(Article)
Diana Smith, 45, from the Bronx, pleaded not guilty on Monday to charges of felony assault, harassment and criminal obstruction of breathing as a hate crime at Manhattan Supreme Court. She had at least six prior encounters with law enforcement before the attack, according to the New York Post, which first reported the details of her bail hearing.
The victim, a 23-year-old Orthodox Jewish woman from Montreal living on the Upper West Side, had been on the crowded subway car for just one stop on 31 May when Smith boarded and almost immediately began targeting her. Smith allegedly stared at the young woman with a “sinister grin” before saying “You could always see the reflection of a Jew” and then telling her “I smell it on you too.” When the victim stared back and refused to show fear, Smith escalated.

The 23-year-old began recording. Footage she captured shows Smith standing in the carriage shouting “Jews are eating kids!” before addressing the victim directly — nodding and saying “You’re a Jew, I smell the kids” while smiling. Other passengers tried to intervene but Smith continued shouting, telling the carriage “It’s ok for Jews to eat kids, but I can’t choke her now.” Smith then knocked the phone from the victim’s hand, ending the recording. What followed went unfilmed. Smith grabbed the young woman by the throat, kicked her, knocked her to the floor and pulled her hair so violently that a clump came loose. The victim suffered a concussion. She told the Post nobody intervened “until it was too late.”

(Jobs)
**a)** Decide whether each statement agrees with the report on the subway attack: (i) the victim came from Montreal; (ii) Smith pleaded guilty; (iii) the whole attack was caught on film. Answer each with yes or no and quote the words of the report that settle it.
**b)** Rewrite the stretch of the report on the subway attack from "The victim, a" through "fear, Smith escalated.", putting "Diana Smith" wherever "Smith" stands.
**c)** Extend the report on the subway attack beyond its final sentence.
The lines after this have nothing to do with the report on the subway attack.

(Given material)
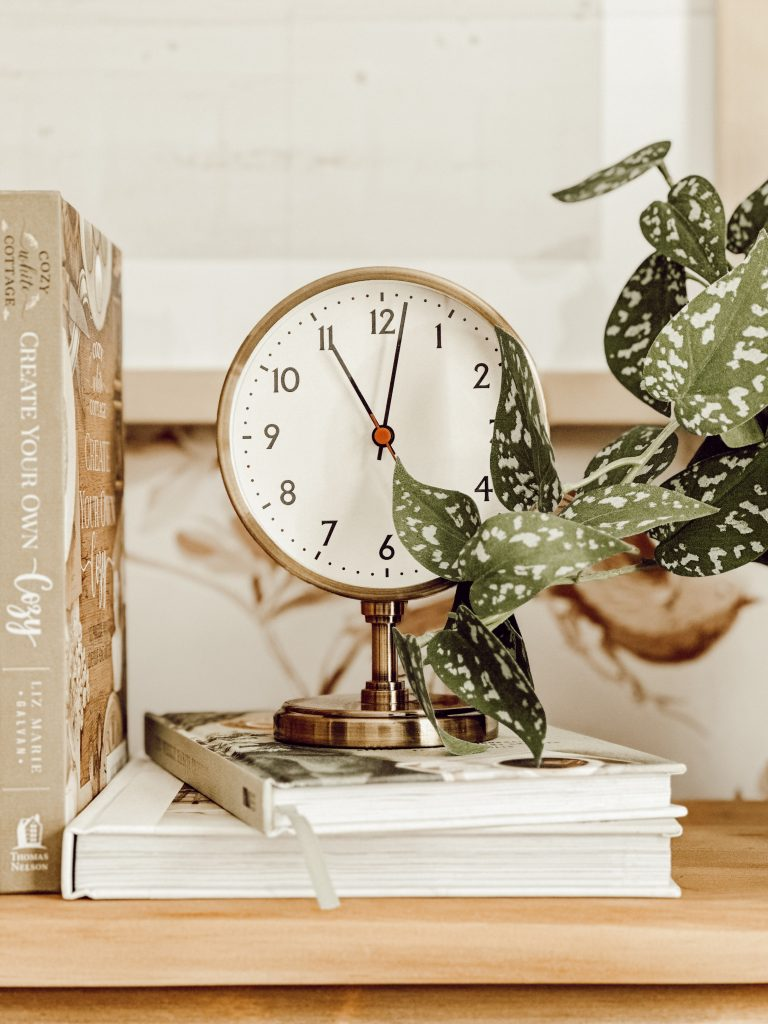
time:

(Outputs)
**a)**
(i) Yes: "a 23-year-old Orthodox Jewish woman from Montreal"
(ii) No: "pleaded not guilty on Monday"
(iii) No: "What followed went unfilmed."

**b)**
The victim, a 23-year-old Orthodox Jewish woman from Montreal living on the Upper West Side, had been on the crowded subway car for just one stop on 31 May when Diana Smith boarded and almost immediately began targeting her. Diana Smith allegedly stared at the young woman with a “sinister grin” before saying “You could always see the reflection of a Jew” and then telling her “I smell it on you too.” When the victim stared back and refused to show fear, Diana Smith escalated.

**c)**
The attack took place on the same day as the Israel Day Parade on Fifth Avenue — an event New York’s new Mayor Zohran Mamdani did not attend, making him the first mayor to skip the celebration since it was established more than 60 years ago. The victim said both facts troubled her deeply. “I don’t think New York is protecting Jews. I don’t think Mamdani not going to the Israel Day Parade is helping,” she told the Post.
“I kept just thinking, I’m not in Nazi Germany,” the 23-year-old said, describing the moment she had to identify her attacker while bystanders who had watched the assault asked if she was all right. “Of course I’m not OK.”
The incident forms part of a broader surge in antisemitic violence in New York City and across the United States that has accelerated since the Hamas attack on Israel on 7 October 2023.